Funds could cut class size

School board will also look for a way to lessen staff reductions

Posted: Sunday, June 05, 2005

The Juneau School Board will consider reducing class sizes in kindergarten through grade two thanks to the recent increase in state funding.

The board, which will vote Tuesday on next school year's budget, held a work session Friday to look at the latest revenue figures.

Board members also said they may look for a way to lessen staff reductions, caused by declining enrollments, that cut some electives at the middle schools.

The Legislature raised next school year's funding statewide by $70 million, including a $2.6 million increase to Juneau.

It's nearly $300,000 more than the Juneau School District would have received from Gov. Frank Murkowski's proposal, on which the district built its preliminary budget.

Moreover, the added state money means the city can give the schools nearly $70,000 more than before. That figure will be included in the budget the city administration is recommending to the Juneau Assembly, said Gary Epperson, the district's business manager.

In all, the district is looking at a nearly $48 million general fund budget for an expected 5,300 students.

About half of the new state funds will go toward higher payments into workers' retirement funds; about half is taken up by increases in salaries and benefits.

But with a larger fund balance leftover from this school year than previously reported, and by not funding positions added for unexpected enrollment bulges this past school year, the district can reinstate some items it had considered cutting and add new positions.

District administrators are recommending that the board:

• Add five elementary teachers in the early grades, reducing class sizes by perhaps two or three on average in kindergarten through grade two.

• Retain three secondary school counselors added partway through this past year.

• Buy new secondary school math textbooks, not updated for eight to 10 years.

• Allot money for art supplies, in anticipation of receiving a foundation's grant to employ an art specialist in the elementary schools.

• Add special education teachers and other specialists.

• Add a high school teacher to help students pass the state exit exam.

All of the proposed expenditures would leave the district with a projected reserve of just under $4,000. "That's pretty skimpy," Epperson said.

Board members also discussed the questions of allotting funds for extra teacher positions to cover enrollment bulges, and to at least partly undo teacher cuts in the two middle schools.
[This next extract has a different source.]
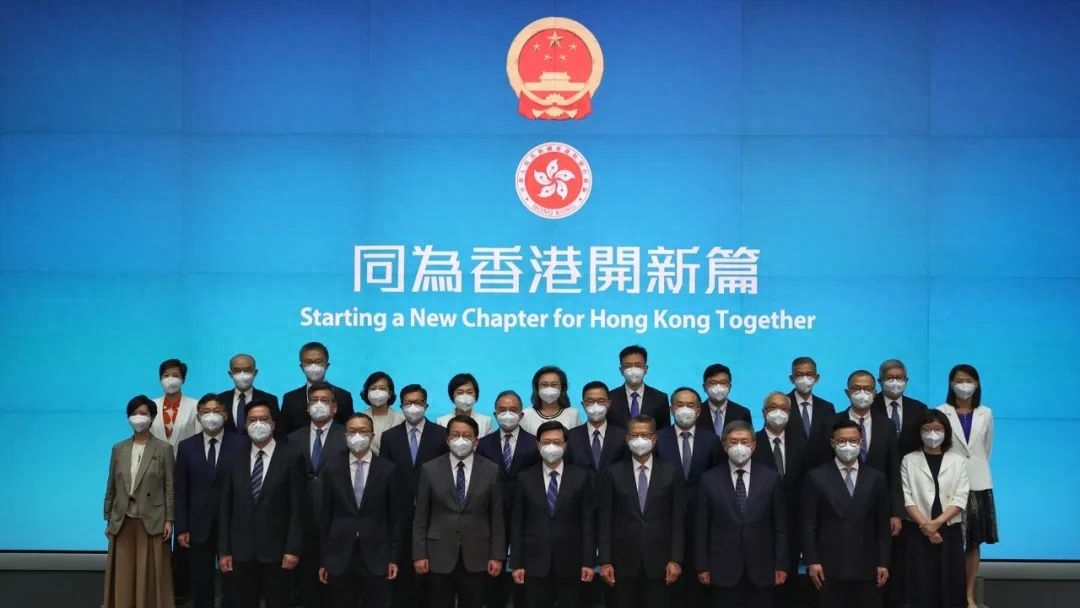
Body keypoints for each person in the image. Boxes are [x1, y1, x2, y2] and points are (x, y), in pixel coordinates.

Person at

Dzantik'i Heeni Middle School will cut a technology teacher and a part-time physical education teacher, district officials said. Floyd Dryden Middle School will cut a life skills (home economics) teacher and its foreign language teacher, they said.

With schools' need to meet federal standards for annual progress in core subjects such as English and math, the middle schools had to give those subjects priority over electives when they faced cuts, Superintendent Peggy Cowan said.

It costs nearly $62,000 on average for a teacher's salary and benefits, according to the district.